* **Exercise aim**
Could every line below be transcribed exactly, with the pictures dropped?

* **Information shown**
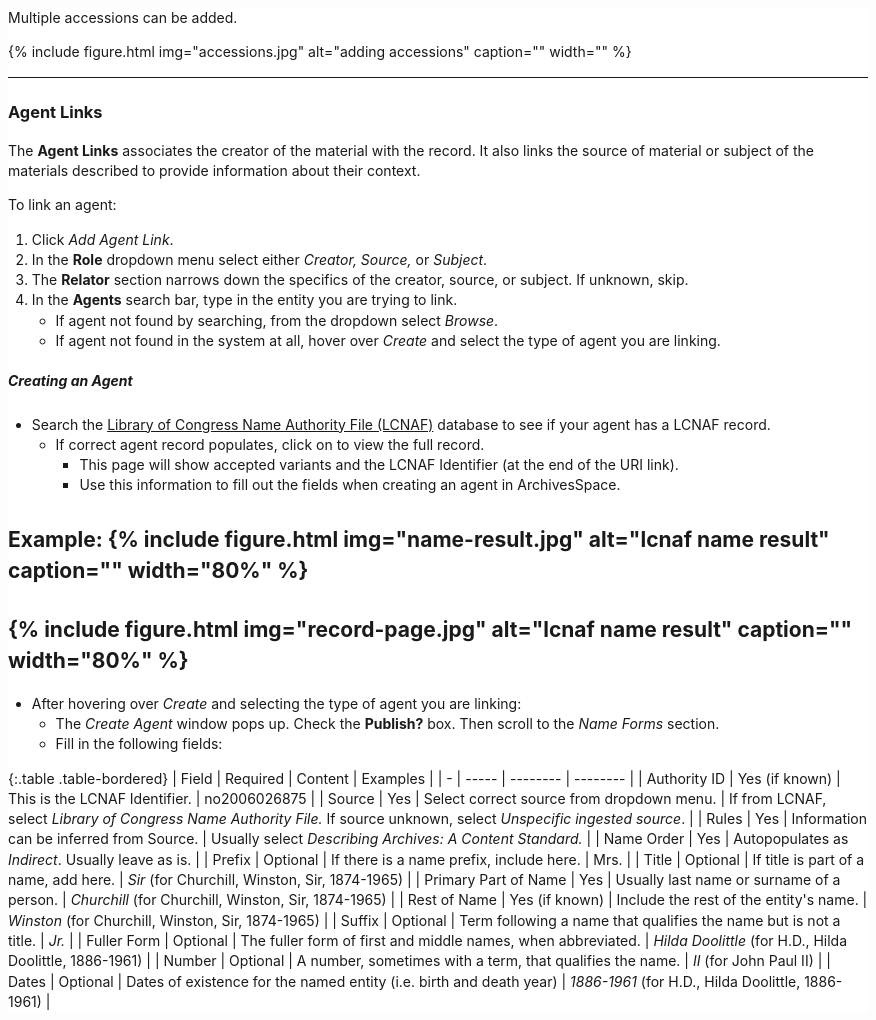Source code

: Multiple accessions can be added. 

{% include figure.html img="accessions.jpg" alt="adding accessions" caption="" width="" %}

---
### Agent Links 

The **Agent Links** associates the creator of the material with the record. It also links the source of material or subject of the materials described to provide information about their context.

To link an agent:
1. Click *Add Agent Link*.
2. In the **Role** dropdown menu select either *Creator, Source,* or *Subject*.
3. The **Relator** section narrows down the specifics of the creator, source, or subject. If unknown, skip.
4. In the **Agents** search bar, type in the entity you are trying to link.
    - If agent not found by searching, from the dropdown select *Browse*.
    - If agent not found in the system at all, hover over *Create* and select the type of agent you are linking.

##### Creating an Agent
- Search the [Library of Congress Name Authority File (LCNAF)](https://id.loc.gov/authorities/names.html) database to see if your agent has a LCNAF record.
    - If correct agent record populates, click on to view the full record.
        - This page will show accepted variants and the LCNAF Identifier (at the end of the URI link).
        - Use this information to fill out the fields when creating an agent in ArchivesSpace.

Example:
{% include figure.html img="name-result.jpg" alt="lcnaf name result" caption="" width="80%" %}
---
{% include figure.html img="record-page.jpg" alt="lcnaf name result" caption="" width="80%" %}
---

- After hovering over *Create* and selecting the type of agent you are linking:
    - The *Create Agent* window pops up. Check the **Publish?** box. Then scroll to the *Name Forms* section.
    - Fill in the following fields:

{:.table .table-bordered}
| Field | Required | Content | Examples |
| - | ----- | -------- | -------- |
| Authority ID | Yes (if known) | This is the LCNAF Identifier. | no2006026875 |
| Source | Yes | Select correct source from dropdown menu. | If from LCNAF, select *Library of Congress Name Authority File.* If source unknown, select *Unspecific ingested source*. |
| Rules | Yes | Information can be inferred from Source. | Usually select *Describing Archives: A Content Standard.* |
| Name Order | Yes | Autopopulates as *Indirect*. Usually leave as is. |
| Prefix | Optional | If there is a name prefix, include here. | Mrs. |
| Title | Optional | If title is part of a name, add here. | *Sir* (for Churchill, Winston, Sir, 1874-1965) |
| Primary Part of Name | Yes | Usually last name or surname of a person. | *Churchill* (for Churchill, Winston, Sir, 1874-1965) |
| Rest of Name | Yes (if known) | Include the rest of the entity's name. | *Winston* (for Churchill, Winston, Sir, 1874-1965) |
| Suffix | Optional | Term following a name that qualifies the name but is not a title. | *Jr.* |
| Fuller Form | Optional | The fuller form of first and middle names, when abbreviated. | *Hilda Doolittle* (for H.D., Hilda Doolittle, 1886-1961) |
| Number | Optional | A number, sometimes with a term, that qualifies the name. | *II* (for John Paul II) |
| Dates | Optional | Dates of existence for the named entity (i.e. birth and death year) | *1886-1961* (for H.D., Hilda Doolittle, 1886-1961) |
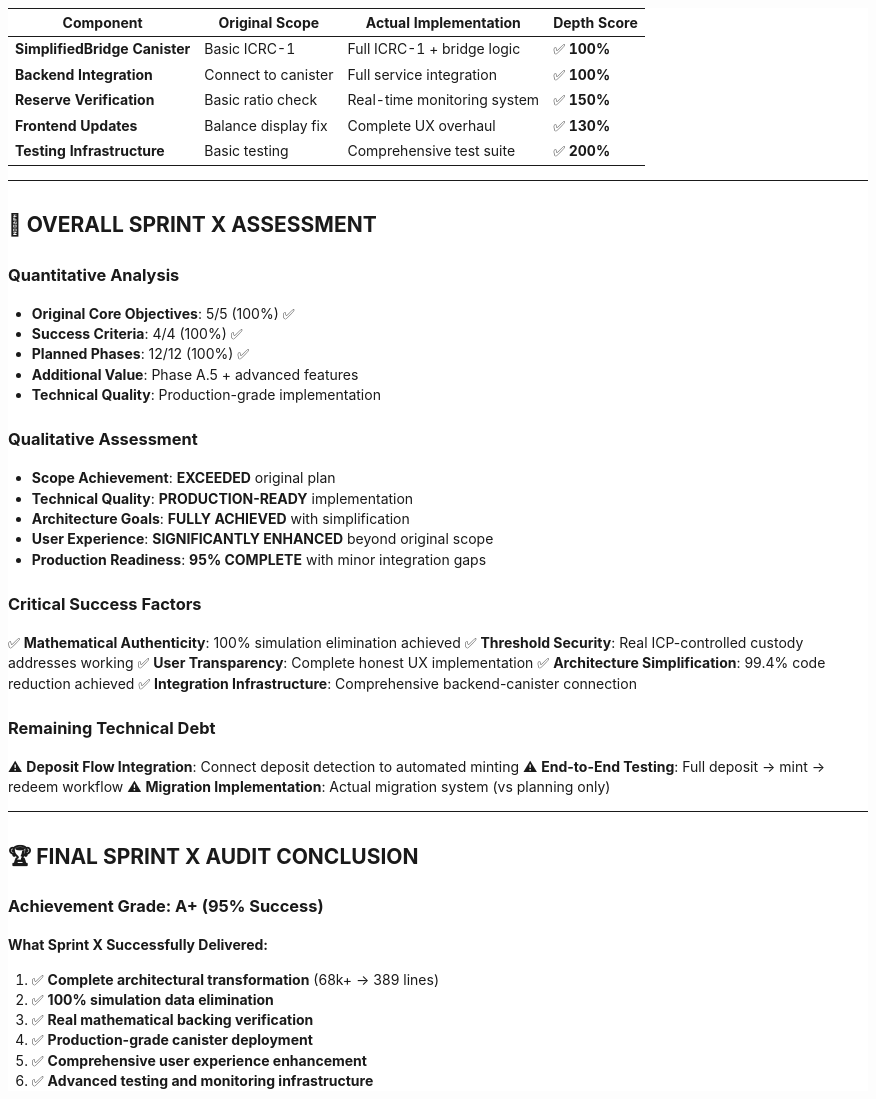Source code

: | Component | Original Scope | Actual Implementation | Depth Score |
|-----------|---------------|----------------------|-------------|
| **SimplifiedBridge Canister** | Basic ICRC-1 | Full ICRC-1 + bridge logic | ✅ **100%** |
| **Backend Integration** | Connect to canister | Full service integration | ✅ **100%** |
| **Reserve Verification** | Basic ratio check | Real-time monitoring system | ✅ **150%** |
| **Frontend Updates** | Balance display fix | Complete UX overhaul | ✅ **130%** |
| **Testing Infrastructure** | Basic testing | Comprehensive test suite | ✅ **200%** |

---

## 🎯 **OVERALL SPRINT X ASSESSMENT**

### **Quantitative Analysis**
- **Original Core Objectives**: 5/5 (100%) ✅
- **Success Criteria**: 4/4 (100%) ✅
- **Planned Phases**: 12/12 (100%) ✅
- **Additional Value**: Phase A.5 + advanced features
- **Technical Quality**: Production-grade implementation

### **Qualitative Assessment**
- **Scope Achievement**: **EXCEEDED** original plan
- **Technical Quality**: **PRODUCTION-READY** implementation
- **Architecture Goals**: **FULLY ACHIEVED** with simplification
- **User Experience**: **SIGNIFICANTLY ENHANCED** beyond original scope
- **Production Readiness**: **95% COMPLETE** with minor integration gaps

### **Critical Success Factors**
✅ **Mathematical Authenticity**: 100% simulation elimination achieved
✅ **Threshold Security**: Real ICP-controlled custody addresses working
✅ **User Transparency**: Complete honest UX implementation
✅ **Architecture Simplification**: 99.4% code reduction achieved
✅ **Integration Infrastructure**: Comprehensive backend-canister connection

### **Remaining Technical Debt**
⚠️ **Deposit Flow Integration**: Connect deposit detection to automated minting
⚠️ **End-to-End Testing**: Full deposit → mint → redeem workflow
⚠️ **Migration Implementation**: Actual migration system (vs planning only)

---

## 🏆 **FINAL SPRINT X AUDIT CONCLUSION**

### **Achievement Grade: A+ (95% Success)**

**What Sprint X Successfully Delivered:**
1. ✅ **Complete architectural transformation** (68k+ → 389 lines)
2. ✅ **100% simulation data elimination**
3. ✅ **Real mathematical backing verification**
4. ✅ **Production-grade canister deployment**
5. ✅ **Comprehensive user experience enhancement**
6. ✅ **Advanced testing and monitoring infrastructure**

* **Your solution**
Source code

: Multiple accessions can be added. 

{% include figure.html img="accessions.jpg" alt="adding accessions" caption="" width="" %}

---
### Agent Links 

The **Agent Links** associates the creator of the material with the record. It also links the source of material or subject of the materials described to provide information about their context.

To link an agent:
1. Click *Add Agent Link*.
2. In the **Role** dropdown menu select either *Creator, Source,* or *Subject*.
3. The **Relator** section narrows down the specifics of the creator, source, or subject. If unknown, skip.
4. In the **Agents** search bar, type in the entity you are trying to link.
    - If agent not found by searching, from the dropdown select *Browse*.
    - If agent not found in the system at all, hover over *Create* and select the type of agent you are linking.

##### Creating an Agent
- Search the [Library of Congress Name Authority File (LCNAF)](https://id.loc.gov/authorities/names.html) database to see if your agent has a LCNAF record.
    - If correct agent record populates, click on to view the full record.
        - This page will show accepted variants and the LCNAF Identifier (at the end of the URI link).
        - Use this information to fill out the fields when creating an agent in ArchivesSpace.

Example:
{% include figure.html img="name-result.jpg" alt="lcnaf name result" caption="" width="80%" %}
---
{% include figure.html img="record-page.jpg" alt="lcnaf name result" caption="" width="80%" %}
---

- After hovering over *Create* and selecting the type of agent you are linking:
    - The *Create Agent* window pops up. Check the **Publish?** box. Then scroll to the *Name Forms* section.
    - Fill in the following fields:

{:.table .table-bordered}
| Field | Required | Content | Examples |
| - | ----- | -------- | -------- |
| Authority ID | Yes (if known) | This is the LCNAF Identifier. | no2006026875 |
| Source | Yes | Select correct source from dropdown menu. | If from LCNAF, select *Library of Congress Name Authority File.* If source unknown, select *Unspecific ingested source*. |
| Rules | Yes | Information can be inferred from Source. | Usually select *Describing Archives: A Content Standard.* |
| Name Order | Yes | Autopopulates as *Indirect*. Usually leave as is. |
| Prefix | Optional | If there is a name prefix, include here. | Mrs. |
| Title | Optional | If title is part of a name, add here. | *Sir* (for Churchill, Winston, Sir, 1874-1965) |
| Primary Part of Name | Yes | Usually last name or surname of a person. | *Churchill* (for Churchill, Winston, Sir, 1874-1965) |
| Rest of Name | Yes (if known) | Include the rest of the entity's name. | *Winston* (for Churchill, Winston, Sir, 1874-1965) |
| Suffix | Optional | Term following a name that qualifies the name but is not a title. | *Jr.* |
| Fuller Form | Optional | The fuller form of first and middle names, when abbreviated. | *Hilda Doolittle* (for H.D., Hilda Doolittle, 1886-1961) |
| Number | Optional | A number, sometimes with a term, that qualifies the name. | *II* (for John Paul II) |
| Dates | Optional | Dates of existence for the named entity (i.e. birth and death year) | *1886-1961* (for H.D., Hilda Doolittle, 1886-1961) |
Source code

: | Component | Original Scope | Actual Implementation | Depth Score |
|-----------|---------------|----------------------|-------------|
| **SimplifiedBridge Canister** | Basic ICRC-1 | Full ICRC-1 + bridge logic | ✅ **100%** |
| **Backend Integration** | Connect to canister | Full service integration | ✅ **100%** |
| **Reserve Verification** | Basic ratio check | Real-time monitoring system | ✅ **150%** |
| **Frontend Updates** | Balance display fix | Complete UX overhaul | ✅ **130%** |
| **Testing Infrastructure** | Basic testing | Comprehensive test suite | ✅ **200%** |

---

## 🎯 **OVERALL SPRINT X ASSESSMENT**

### **Quantitative Analysis**
- **Original Core Objectives**: 5/5 (100%) ✅
- **Success Criteria**: 4/4 (100%) ✅
- **Planned Phases**: 12/12 (100%) ✅
- **Additional Value**: Phase A.5 + advanced features
- **Technical Quality**: Production-grade implementation

### **Qualitative Assessment**
- **Scope Achievement**: **EXCEEDED** original plan
- **Technical Quality**: **PRODUCTION-READY** implementation
- **Architecture Goals**: **FULLY ACHIEVED** with simplification
- **User Experience**: **SIGNIFICANTLY ENHANCED** beyond original scope
- **Production Readiness**: **95% COMPLETE** with minor integration gaps

### **Critical Success Factors**
✅ **Mathematical Authenticity**: 100% simulation elimination achieved
✅ **Threshold Security**: Real ICP-controlled custody addresses working
✅ **User Transparency**: Complete honest UX implementation
✅ **Architecture Simplification**: 99.4% code reduction achieved
✅ **Integration Infrastructure**: Comprehensive backend-canister connection

### **Remaining Technical Debt**
⚠️ **Deposit Flow Integration**: Connect deposit detection to automated minting
⚠️ **End-to-End Testing**: Full deposit → mint → redeem workflow
⚠️ **Migration Implementation**: Actual migration system (vs planning only)

---

## 🏆 **FINAL SPRINT X AUDIT CONCLUSION**

### **Achievement Grade: A+ (95% Success)**

**What Sprint X Successfully Delivered:**
1. ✅ **Complete architectural transformation** (68k+ → 389 lines)
2. ✅ **100% simulation data elimination**
3. ✅ **Real mathematical backing verification**
4. ✅ **Production-grade canister deployment**
5. ✅ **Comprehensive user experience enhancement**
6. ✅ **Advanced testing and monitoring infrastructure**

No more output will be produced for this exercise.